start TEXT EXTRACT

Houses do not settle,, Unless there's a foundation problem. other than that I agree with you completely ... rail roadin rock is wrong... Sheetrock has a grain .


----------



## 2buckcanuck (Jul 9, 2010)

We must have him join DWT, we must hear his wisdom:jester:

I shall ask him to join:thumbup:


----------



## Soultear (Sep 4, 2011)

@Moore 
When the boom was happening, i have seen houses been built and dropping 4-5 inches in a season on a corner?? I Don't know to much about basements foundations but I have seen some pretty stange stuff over the years. I guess I should of said "shifting" instead

@2BuckCanuck
I would love to see what you guys would do to TomKaren the pro rocker of rockers from you-tube.

----------------------

I have some pro framing, demo pics i'll post tomorrow in Checkers old post: http://www.drywalltalk.com/f2/hacks-homeowners-post-your-stories-photos-2083/

To lazy right now to resize the pictures I have. A lot of good articles to read here. Keep me busy for hours.


----------



## 2buckcanuck (Jul 9, 2010)

Already put the invite up soultear :thumbsup::thumbsup::thumbsup:

Now we half to wait:yes:


----------



## moore (Dec 2, 2010)

When the boom was happening, i have seen houses been built and dropping 4-5 inches in a season on a corner?? I Don't know to much about basements foundations but I have seen some pretty stange stuff over the years. I guess I should of said "shifting" instead



sounds like jack leg footers,,those poured walls take years to cure. If a home is built right It should not settle or shift. do you deal with wood framed homes soultear ?


----------



## moore (Dec 2, 2010)

2buckcanuck said:


> We must have him join DWT, we must hear his wisdom:jester:
> 
> I shall ask him to join:thumbup:


you are 1 crazy SOB...:thumbup:


----------



## Captain Drywall (Aug 15, 2011)

I always wonder why people on tv and videos don't just tack up the drywall with nails. Then screw it off later. Or pre-set the nails on the top of the board?


----------



## Soultear (Sep 4, 2011)

Captain Drywall said:


> I always wonder why people on tv and videos don't just tack up the drywall with nails. Then screw it off later. Or pre-set the nails on the top of the board?


I have done both. Prefer nails to tac everything on (off the floor and on the dam wall). only takes a couple minutes to screw off a room once done. Drives me nuts to see someone screw off the whole entire sheet for every sheet.

end TEXT EXTRACT

GIVEN EXERCISE A -> In the drywall forum thread, how long does moore say poured walls take to cure?
GIVEN EXERCISE B -> Repeat the passage of the drywall forum thread starting with "Now we half" and going on through "homes soultear ?".
GIVEN EXERCISE C -> Proceed with the drywall forum thread from the point where it stops.

start DATA ROWS

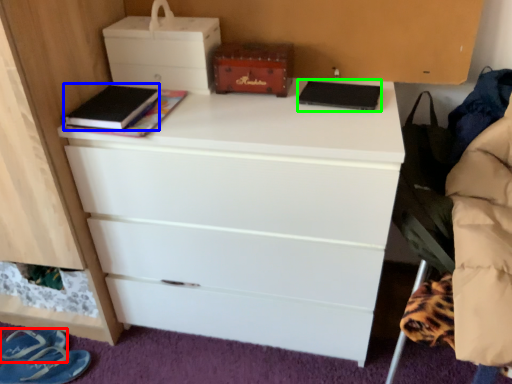
Question: Which is nearer to the footwear (highlighted by a red box)? book (highlighted by a blue box) or book (highlighted by a green box).

Choices:
 (A) book
 (B) book

Answer: (A)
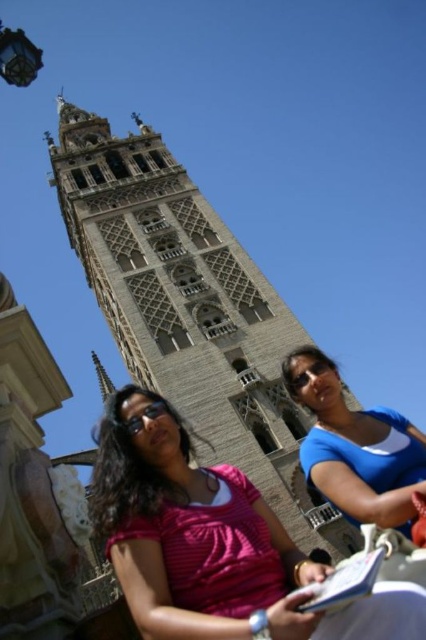
Question: Which object is positioned farthest from the blue fabric shirt at lower right?

Choices:
 (A) pink striped shirt at lower center
 (B) black matte goggles at lower center
 (C) stone tower at center

Answer: (C)

Question: Is stone tower at center thinner than pink striped shirt at lower center?

Choices:
 (A) no
 (B) yes

Answer: (A)

Question: Based on their relative distances, which object is farther from the black matte goggles at lower center?

Choices:
 (A) blue fabric shirt at lower right
 (B) stone tower at center

Answer: (B)

Question: Does stone tower at center have a lesser width compared to blue fabric shirt at lower right?

Choices:
 (A) yes
 (B) no

Answer: (B)

Question: Can you confirm if stone tower at center is positioned below black matte goggles at lower center?

Choices:
 (A) no
 (B) yes

Answer: (A)

Question: Which point is farther from the camera taking this photo?

Choices:
 (A) (126, 557)
 (B) (376, 513)
 (C) (216, 380)

Answer: (C)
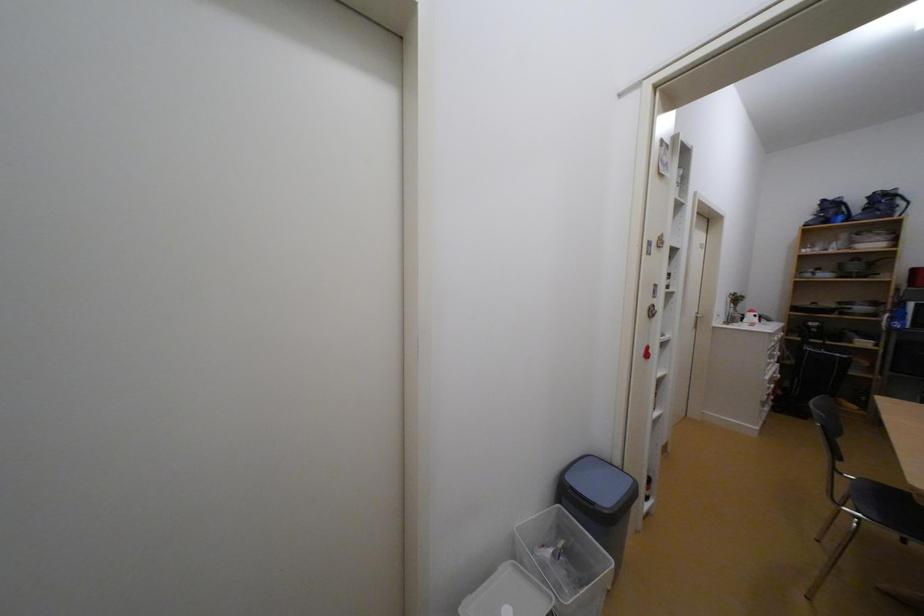
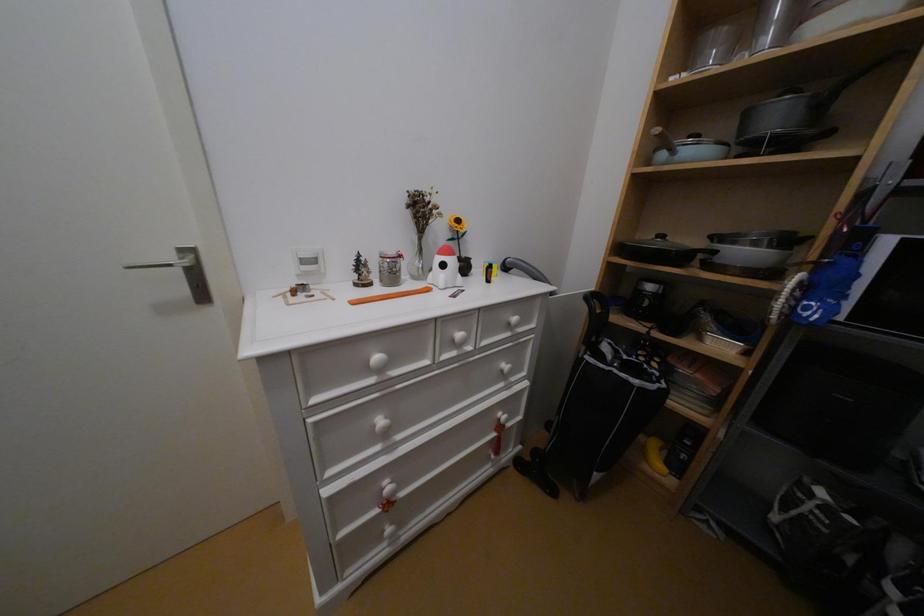
What movement of the cameraman would produce the second image?

The cameraman moved toward right, forward.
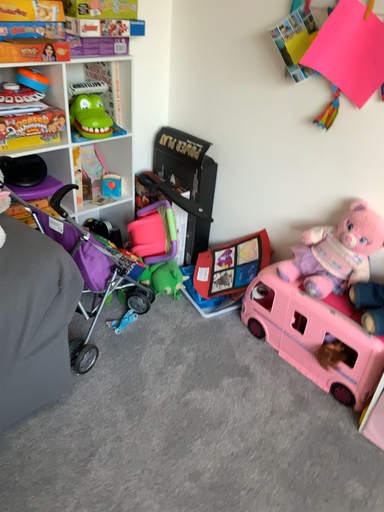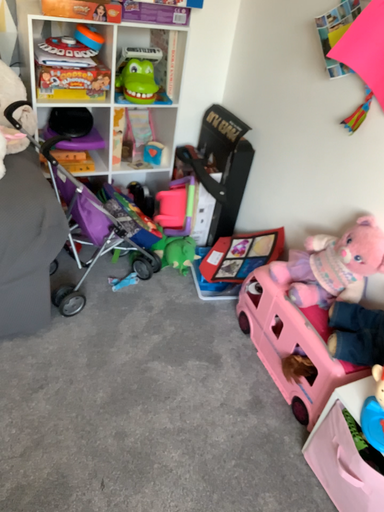
Question: How did the camera likely rotate when shooting the video?

Choices:
 (A) rotated left
 (B) rotated right

Answer: (A)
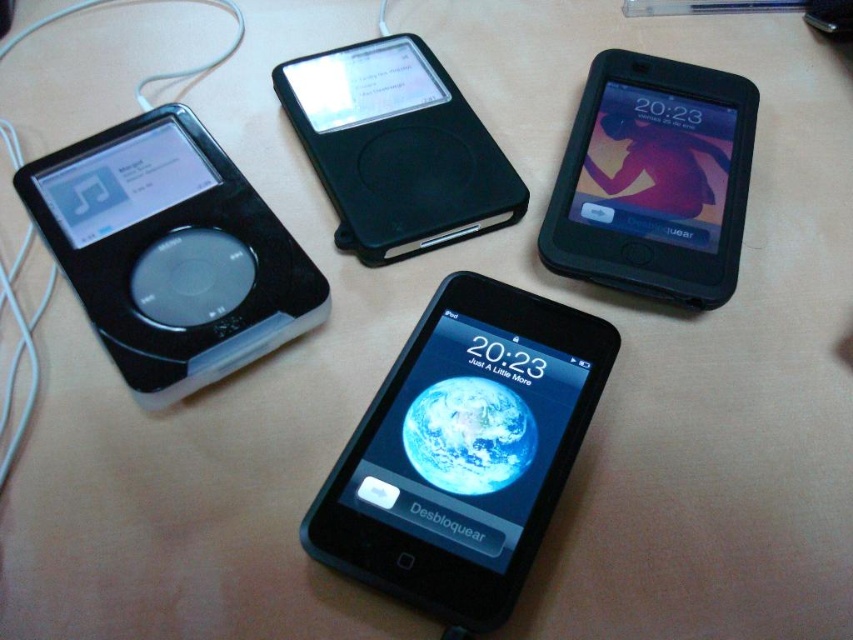
You are arranging items on a desk and want to place a new item between the black matte phone at center and the black plastic ipod at left. Is there enough space between them for the new item?

The black matte phone at center is positioned under the black plastic ipod at left, so there is no vertical space between them to place the new item.

You are standing in front of the four electronic devices on the light wooden surface. There are two points marked on the surface. One is at coordinate point (x=498, y=499) and the other is at coordinate point (x=292, y=64). Which of these two points is closer to you?

Point (x=498, y=499) is closer to the camera than point (x=292, y=64).

You are organizing a display of vintage electronics and need to place a new item between the black matte phone at center and the black plastic ipod at left. The new item is 12 inches long. Will it fit in the space between them?

The distance between the black matte phone at center and the black plastic ipod at left is 14.34 inches. Since the new item is 12 inches long, it will fit comfortably within the available space.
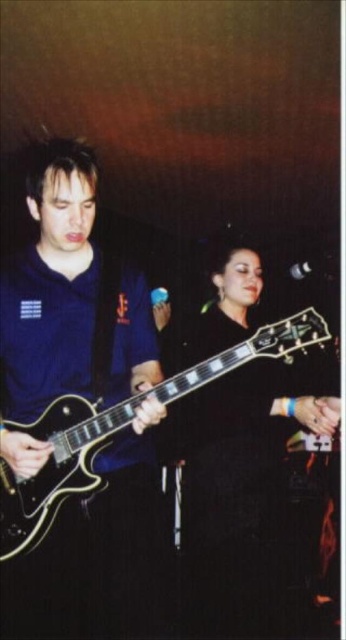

end DATA ROWS

TASK RESULT A -> Years.

TASK RESULT B ->
Now we half to wait:yes:


----------



## moore (Dec 2, 2010)

When the boom was happening, i have seen houses been built and dropping 4-5 inches in a season on a corner?? I Don't know to much about basements foundations but I have seen some pretty stange stuff over the years. I guess I should of said "shifting" instead



sounds like jack leg footers,,those poured walls take years to cure. If a home is built right It should not settle or shift. do you deal with wood framed homes soultear ?

TASK RESULT C ->
Screws are better for the taper and the flusher head . Gotta think about them tapers :thumbsup:


----------



## 2buckcanuck (Jul 9, 2010)

Soultear said:


> Screws are better for the taper and the flusher head . Gotta think about them tapers :thumbsup:


If they counter sink them...... then yes:whistling2:

But sometimes


----------



## Soultear (Sep 4, 2011)

moore said:


> When the boom was happening, i have seen houses been built and dropping 4-5 inches in a season on a corner?? I Don't know to much about basements foundations but I have seen some pretty stange stuff over the years. I guess I should of said "shifting" instead
> 
> 
> 
> sounds like jack leg footers,,those poured walls take years to cure. If a home is built right It should not settle or shift. do you deal with wood framed homes soultear ?


Sorry for the late reply, mostly (did) do stick boxed homes. All coming to an end here in Edmonton Canada till there is a 10% correction for home prices. The Sale / listing ratio is way out to lunch. More listings then sales at the moment hence on why I am getting into crappy insurance work (BTW pays well) and it's a good start for my business. Kinda recession proof.


----------



## jackleg (Jan 22, 2008)

i have made a living repairing nail pops in homes... always the nails used at top plate to tack....


----------



## DSJOHN (Apr 5, 2010)

Words of wisdom to TomKaren " The only way to save face is to keep the bottom half SHUT!!!!!"


----------



## Soultear (Sep 4, 2011)

2buckcanuck said:


> If they counter sink them...... then yes:whistling2:
> 
> But sometimes


I hear that  Alot of boarders in apartment/ condo projects are horrible, I don't think they knew what a screw gun or router is. Blown plugs and over the place and 100 screws sticking out. 

True story, about 8 years ago I walked into a unit that a set of boarders just finished and my jaw dropped! They f******* cut every plug out with a ........................................


































thats right!!! A reciprocal saw..


----------



## moore (Dec 2, 2010)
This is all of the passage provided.